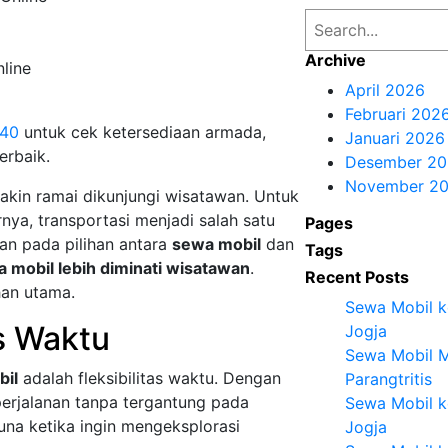
S
e
Archive
line
a
April 2026
r
Februari 202
c
340
untuk cek ketersediaan armada,
Januari 2026
h
erbaik.
Desember 20
November 2
makin ramai dikunjungi wisatawan. Untuk
ya, transportasi menjadi salah satu
Pages
an pada pilihan antara
sewa mobil
dan
Tags
 mobil lebih diminati wisatawan
.
Recent Posts
han utama.
Sewa Mobil ke
as Waktu
Jogja
Sewa Mobil M
bil
adalah fleksibilitas waktu. Dengan
Parangtritis
perjalanan tanpa tergantung pada
Sewa Mobil k
guna ketika ingin mengeksplorasi
Jogja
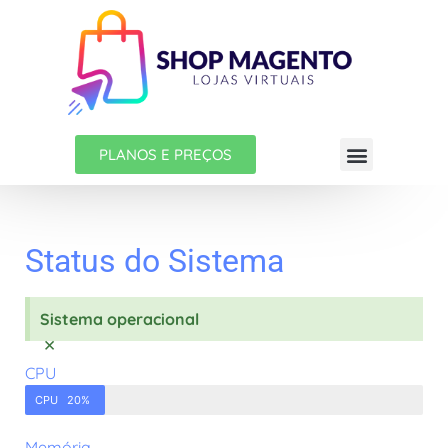
PLANOS E PREÇOS
Status do Sistema
Sistema operacional
×
CPU
CPU
20%
Memória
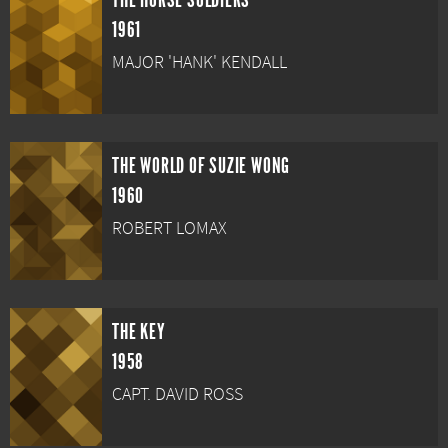
THE HORSE SOLDIERS
1961
MAJOR 'HANK' KENDALL
THE WORLD OF SUZIE WONG
1960
ROBERT LOMAX
THE KEY
1958
CAPT. DAVID ROSS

......

Task requirements |
Rewrite the text of the entries above with "Jogja" changed to "Yogyakarta" everywhere and everything else unchanged. Leave out the pictures.

Solution to the problem |
S
e
Archive
line
a
April 2026
r
Februari 202
c
340
untuk cek ketersediaan armada,
Januari 2026
h
erbaik.
Desember 20
November 2
makin ramai dikunjungi wisatawan. Untuk
ya, transportasi menjadi salah satu
Pages
an pada pilihan antara
sewa mobil
dan
Tags
 mobil lebih diminati wisatawan
.
Recent Posts
han utama.
Sewa Mobil ke
as Waktu
Yogyakarta
Sewa Mobil M
bil
adalah fleksibilitas waktu. Dengan
Parangtritis
perjalanan tanpa tergantung pada
Sewa Mobil k
guna ketika ingin mengeksplorasi
Yogyakarta
PLANOS E PREÇOS
Status do Sistema
Sistema operacional
×
CPU
CPU
20%
Memória
THE HORSE SOLDIERS
1961
MAJOR 'HANK' KENDALL
THE WORLD OF SUZIE WONG
1960
ROBERT LOMAX
THE KEY
1958
CAPT. DAVID ROSS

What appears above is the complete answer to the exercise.